Police on Wednesday raided the premises of several companies suspected of illegally smuggling eastern European agency workers into the German meat industry.
Around 800 officers launched raids on more than 40 private homes and business premises in Berlin, Lower Saxony, Saxony, Saxony-Anhalt and North-Rhine Westphalia in the early hours of Wednesday morning.
The companies targeted, which have not yet been named, are accused of bringing people into Germany from eastern Europe with forged or falsified ID documents. They are understood to be operating “overwhelmingly”, but not exclusively, in Germany’s large meat industry.
Working conditions in Germany’s meat-processing industry have been under the spotlight since a coronavirus outbreak at the Rheda-Wiedenbrück meat processing plant, in the district of Gütersloh in mid-June.
Angela Merkel’s cabinet in July approved a draft bill that would ban the use of subcontractors and agency workers in the meat industry altogether. The law, which stipulates that only those employed directly are allowed to slaughter animals at meat-processing plants with 50 or more workers, is expected to pass parliament by the end of the year and come into force on 1 January.

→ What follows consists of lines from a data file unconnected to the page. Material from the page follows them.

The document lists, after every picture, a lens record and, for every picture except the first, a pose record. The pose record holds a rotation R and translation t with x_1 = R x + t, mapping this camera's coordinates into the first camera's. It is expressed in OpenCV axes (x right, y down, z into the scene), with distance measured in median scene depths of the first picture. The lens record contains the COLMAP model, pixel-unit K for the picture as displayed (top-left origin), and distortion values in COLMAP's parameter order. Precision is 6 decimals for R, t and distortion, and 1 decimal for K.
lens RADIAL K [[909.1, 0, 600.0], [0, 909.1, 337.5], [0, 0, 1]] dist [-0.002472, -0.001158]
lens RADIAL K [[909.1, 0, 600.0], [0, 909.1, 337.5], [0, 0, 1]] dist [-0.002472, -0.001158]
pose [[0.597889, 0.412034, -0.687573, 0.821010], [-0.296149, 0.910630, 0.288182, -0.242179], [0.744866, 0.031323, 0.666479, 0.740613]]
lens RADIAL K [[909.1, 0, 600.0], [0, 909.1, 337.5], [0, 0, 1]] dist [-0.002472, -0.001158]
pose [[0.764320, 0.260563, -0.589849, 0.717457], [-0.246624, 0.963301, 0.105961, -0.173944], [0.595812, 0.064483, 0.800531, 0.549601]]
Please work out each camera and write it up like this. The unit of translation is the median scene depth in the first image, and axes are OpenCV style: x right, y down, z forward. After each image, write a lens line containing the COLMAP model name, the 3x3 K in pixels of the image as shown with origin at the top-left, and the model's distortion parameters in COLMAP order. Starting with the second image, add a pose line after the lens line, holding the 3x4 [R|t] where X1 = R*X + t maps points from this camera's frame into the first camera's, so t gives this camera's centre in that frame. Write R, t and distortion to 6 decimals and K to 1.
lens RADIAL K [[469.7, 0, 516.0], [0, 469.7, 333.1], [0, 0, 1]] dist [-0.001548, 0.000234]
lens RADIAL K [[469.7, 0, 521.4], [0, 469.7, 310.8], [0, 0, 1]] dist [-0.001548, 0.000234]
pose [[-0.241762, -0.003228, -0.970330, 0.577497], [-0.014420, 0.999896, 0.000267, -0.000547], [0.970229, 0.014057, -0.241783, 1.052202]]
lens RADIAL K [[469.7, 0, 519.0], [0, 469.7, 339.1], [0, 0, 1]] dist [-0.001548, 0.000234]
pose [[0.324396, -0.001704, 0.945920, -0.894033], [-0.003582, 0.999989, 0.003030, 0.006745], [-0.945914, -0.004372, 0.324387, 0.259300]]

An investigation into the Gütersloh outbreak revealed that many Eastern European agency workers lived in crammed accommodations organised by the sub-contractors who had brought them into the country, under conditions that made social distancing impossible.
Containing the Gütersloh outbreak was also made harder by the fact that local authorities struggled to track and trace workers who broke quarantine to return to Eastern Europe.
Tönnies, the leading German meat processing firm that owns the Gütersloh slaughterhouse, said it had not been subject to police raids on Wednesday. “There have been no raids at our Weißenfels site”, a spokesperson said.